Work required. For the entries below, repeat exactly each line starting with the one that contains "neck: (287, 197)" and going on through the one that contains "right shoulder: (1194, 1336)", and no others.

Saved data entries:
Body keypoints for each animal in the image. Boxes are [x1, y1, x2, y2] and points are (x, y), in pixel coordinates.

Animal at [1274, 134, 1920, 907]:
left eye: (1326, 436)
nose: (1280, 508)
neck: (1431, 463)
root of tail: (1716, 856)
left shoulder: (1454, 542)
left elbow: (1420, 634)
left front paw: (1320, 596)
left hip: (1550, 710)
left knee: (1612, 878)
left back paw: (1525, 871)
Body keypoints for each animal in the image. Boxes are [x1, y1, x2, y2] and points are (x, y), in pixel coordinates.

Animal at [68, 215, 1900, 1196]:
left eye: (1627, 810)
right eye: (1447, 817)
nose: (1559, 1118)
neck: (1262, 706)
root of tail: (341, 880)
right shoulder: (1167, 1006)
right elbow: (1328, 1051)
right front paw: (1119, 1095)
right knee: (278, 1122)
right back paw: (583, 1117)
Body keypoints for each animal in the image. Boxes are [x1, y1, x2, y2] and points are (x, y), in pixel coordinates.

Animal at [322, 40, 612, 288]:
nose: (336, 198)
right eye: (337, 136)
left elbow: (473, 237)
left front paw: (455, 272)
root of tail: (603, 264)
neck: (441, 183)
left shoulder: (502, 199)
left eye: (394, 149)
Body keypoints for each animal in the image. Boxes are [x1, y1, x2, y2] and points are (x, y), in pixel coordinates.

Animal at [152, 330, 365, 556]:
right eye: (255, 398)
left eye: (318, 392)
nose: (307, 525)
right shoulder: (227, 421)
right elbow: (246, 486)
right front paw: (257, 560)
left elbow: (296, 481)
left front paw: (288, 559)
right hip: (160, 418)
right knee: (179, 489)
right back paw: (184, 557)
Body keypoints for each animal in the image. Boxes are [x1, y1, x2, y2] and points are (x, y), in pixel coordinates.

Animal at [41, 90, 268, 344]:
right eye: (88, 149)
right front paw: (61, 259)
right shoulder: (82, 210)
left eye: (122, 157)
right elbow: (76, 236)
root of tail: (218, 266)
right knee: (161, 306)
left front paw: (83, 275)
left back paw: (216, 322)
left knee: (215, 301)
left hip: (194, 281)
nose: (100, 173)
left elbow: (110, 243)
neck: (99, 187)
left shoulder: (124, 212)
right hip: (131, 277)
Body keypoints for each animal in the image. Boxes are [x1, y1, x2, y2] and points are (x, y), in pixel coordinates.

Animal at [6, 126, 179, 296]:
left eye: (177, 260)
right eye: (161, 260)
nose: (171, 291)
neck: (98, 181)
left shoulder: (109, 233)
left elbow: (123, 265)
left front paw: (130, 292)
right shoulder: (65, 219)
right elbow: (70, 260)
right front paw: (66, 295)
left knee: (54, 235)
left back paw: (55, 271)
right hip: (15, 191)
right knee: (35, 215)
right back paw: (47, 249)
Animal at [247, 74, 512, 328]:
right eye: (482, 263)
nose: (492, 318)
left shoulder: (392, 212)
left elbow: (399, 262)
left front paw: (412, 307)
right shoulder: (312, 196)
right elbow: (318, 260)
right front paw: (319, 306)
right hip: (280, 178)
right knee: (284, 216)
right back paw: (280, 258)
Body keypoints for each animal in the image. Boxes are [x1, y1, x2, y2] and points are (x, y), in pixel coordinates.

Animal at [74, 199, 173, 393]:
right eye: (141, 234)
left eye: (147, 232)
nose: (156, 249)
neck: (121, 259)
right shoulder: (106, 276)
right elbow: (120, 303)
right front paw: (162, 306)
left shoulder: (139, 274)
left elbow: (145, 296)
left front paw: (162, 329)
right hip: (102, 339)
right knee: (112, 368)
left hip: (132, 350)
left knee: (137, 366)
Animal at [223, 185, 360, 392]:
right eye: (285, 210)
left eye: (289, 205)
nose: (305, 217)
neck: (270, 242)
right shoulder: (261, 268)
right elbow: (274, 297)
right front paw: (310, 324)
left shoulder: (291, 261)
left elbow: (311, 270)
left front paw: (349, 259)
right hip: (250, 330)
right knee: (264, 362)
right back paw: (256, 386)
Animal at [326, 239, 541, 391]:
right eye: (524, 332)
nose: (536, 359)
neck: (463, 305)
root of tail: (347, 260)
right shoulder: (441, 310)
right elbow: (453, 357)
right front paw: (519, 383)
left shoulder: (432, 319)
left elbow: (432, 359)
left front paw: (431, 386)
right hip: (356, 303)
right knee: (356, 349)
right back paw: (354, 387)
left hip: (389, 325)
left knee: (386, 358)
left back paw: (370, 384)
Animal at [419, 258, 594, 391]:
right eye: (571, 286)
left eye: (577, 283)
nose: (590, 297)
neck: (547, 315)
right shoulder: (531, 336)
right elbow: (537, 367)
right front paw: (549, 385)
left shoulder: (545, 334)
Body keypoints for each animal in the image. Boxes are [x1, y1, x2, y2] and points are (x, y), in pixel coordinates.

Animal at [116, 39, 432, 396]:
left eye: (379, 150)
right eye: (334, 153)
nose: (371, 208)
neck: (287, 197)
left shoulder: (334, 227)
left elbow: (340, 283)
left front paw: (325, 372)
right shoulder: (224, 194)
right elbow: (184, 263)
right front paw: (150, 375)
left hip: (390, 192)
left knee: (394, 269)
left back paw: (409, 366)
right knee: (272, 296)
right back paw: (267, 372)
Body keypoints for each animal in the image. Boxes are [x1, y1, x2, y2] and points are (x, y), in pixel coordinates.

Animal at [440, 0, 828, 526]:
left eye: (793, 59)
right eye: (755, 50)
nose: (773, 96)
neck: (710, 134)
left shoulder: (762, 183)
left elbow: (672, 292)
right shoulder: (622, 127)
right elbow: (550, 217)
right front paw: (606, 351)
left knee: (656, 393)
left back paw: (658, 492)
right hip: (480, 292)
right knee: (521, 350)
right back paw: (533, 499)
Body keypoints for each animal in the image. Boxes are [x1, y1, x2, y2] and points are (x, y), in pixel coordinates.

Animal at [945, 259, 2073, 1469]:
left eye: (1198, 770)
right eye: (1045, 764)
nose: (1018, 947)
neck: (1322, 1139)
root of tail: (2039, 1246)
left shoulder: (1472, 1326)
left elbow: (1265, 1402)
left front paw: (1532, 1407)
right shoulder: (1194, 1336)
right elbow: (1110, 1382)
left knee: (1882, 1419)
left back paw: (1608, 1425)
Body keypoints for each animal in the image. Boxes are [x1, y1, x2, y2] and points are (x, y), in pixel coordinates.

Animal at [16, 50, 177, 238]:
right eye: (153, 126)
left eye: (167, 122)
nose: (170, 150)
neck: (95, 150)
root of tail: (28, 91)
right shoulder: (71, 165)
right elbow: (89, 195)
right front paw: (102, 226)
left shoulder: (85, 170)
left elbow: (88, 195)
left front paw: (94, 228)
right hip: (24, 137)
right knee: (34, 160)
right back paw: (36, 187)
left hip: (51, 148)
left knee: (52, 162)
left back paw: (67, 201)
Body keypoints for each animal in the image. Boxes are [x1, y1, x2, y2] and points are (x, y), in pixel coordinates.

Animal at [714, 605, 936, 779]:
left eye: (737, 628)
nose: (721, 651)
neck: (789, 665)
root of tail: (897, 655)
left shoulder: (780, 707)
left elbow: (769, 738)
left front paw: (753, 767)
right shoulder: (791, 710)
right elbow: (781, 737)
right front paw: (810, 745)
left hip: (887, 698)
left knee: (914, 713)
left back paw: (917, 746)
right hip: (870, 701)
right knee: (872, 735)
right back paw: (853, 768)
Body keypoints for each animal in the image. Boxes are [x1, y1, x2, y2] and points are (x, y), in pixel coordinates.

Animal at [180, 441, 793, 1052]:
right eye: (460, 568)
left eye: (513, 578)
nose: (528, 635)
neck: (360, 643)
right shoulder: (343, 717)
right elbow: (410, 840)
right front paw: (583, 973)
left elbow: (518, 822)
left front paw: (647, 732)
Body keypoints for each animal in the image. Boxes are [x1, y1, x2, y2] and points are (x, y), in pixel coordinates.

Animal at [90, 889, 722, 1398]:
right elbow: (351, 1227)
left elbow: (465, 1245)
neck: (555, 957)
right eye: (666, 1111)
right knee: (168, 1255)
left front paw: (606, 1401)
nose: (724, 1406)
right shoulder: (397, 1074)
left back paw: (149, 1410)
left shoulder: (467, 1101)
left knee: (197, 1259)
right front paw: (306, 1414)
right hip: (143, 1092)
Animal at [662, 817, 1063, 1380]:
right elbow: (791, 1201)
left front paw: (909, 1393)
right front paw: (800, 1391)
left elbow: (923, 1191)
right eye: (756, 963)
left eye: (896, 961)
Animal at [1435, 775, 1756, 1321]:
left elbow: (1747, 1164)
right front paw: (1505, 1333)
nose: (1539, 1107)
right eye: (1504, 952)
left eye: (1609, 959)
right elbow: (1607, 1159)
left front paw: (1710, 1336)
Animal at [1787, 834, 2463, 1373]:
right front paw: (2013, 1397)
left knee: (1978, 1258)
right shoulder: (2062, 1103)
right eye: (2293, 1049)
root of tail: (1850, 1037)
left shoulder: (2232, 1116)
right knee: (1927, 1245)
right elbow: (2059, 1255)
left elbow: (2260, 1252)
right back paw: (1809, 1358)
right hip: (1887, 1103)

Reply.
neck: (287, 197)
left shoulder: (334, 227)
left elbow: (340, 283)
left front paw: (325, 372)
right shoulder: (224, 194)
right elbow: (184, 263)
right front paw: (150, 375)
left hip: (390, 192)
left knee: (394, 269)
left back paw: (409, 366)
right knee: (272, 296)
right back paw: (267, 372)
Body keypoints for each animal in the image. Boxes are [x1, y1, x2, y2] and points are (x, y), in pixel coordinates.

Animal at [440, 0, 828, 526]:
left eye: (793, 59)
right eye: (755, 50)
nose: (773, 96)
neck: (710, 134)
left shoulder: (762, 183)
left elbow: (672, 292)
right shoulder: (622, 127)
right elbow: (550, 217)
right front paw: (606, 351)
left knee: (656, 393)
left back paw: (658, 492)
right hip: (480, 292)
right knee: (521, 350)
right back paw: (533, 499)
Body keypoints for each animal in the image. Boxes are [x1, y1, x2, y2] and points are (x, y), in pixel coordinates.

Animal at [945, 259, 2073, 1469]:
left eye: (1198, 770)
right eye: (1045, 764)
nose: (1018, 947)
neck: (1322, 1139)
root of tail: (2039, 1246)
left shoulder: (1472, 1326)
left elbow: (1265, 1402)
left front paw: (1532, 1407)
right shoulder: (1194, 1336)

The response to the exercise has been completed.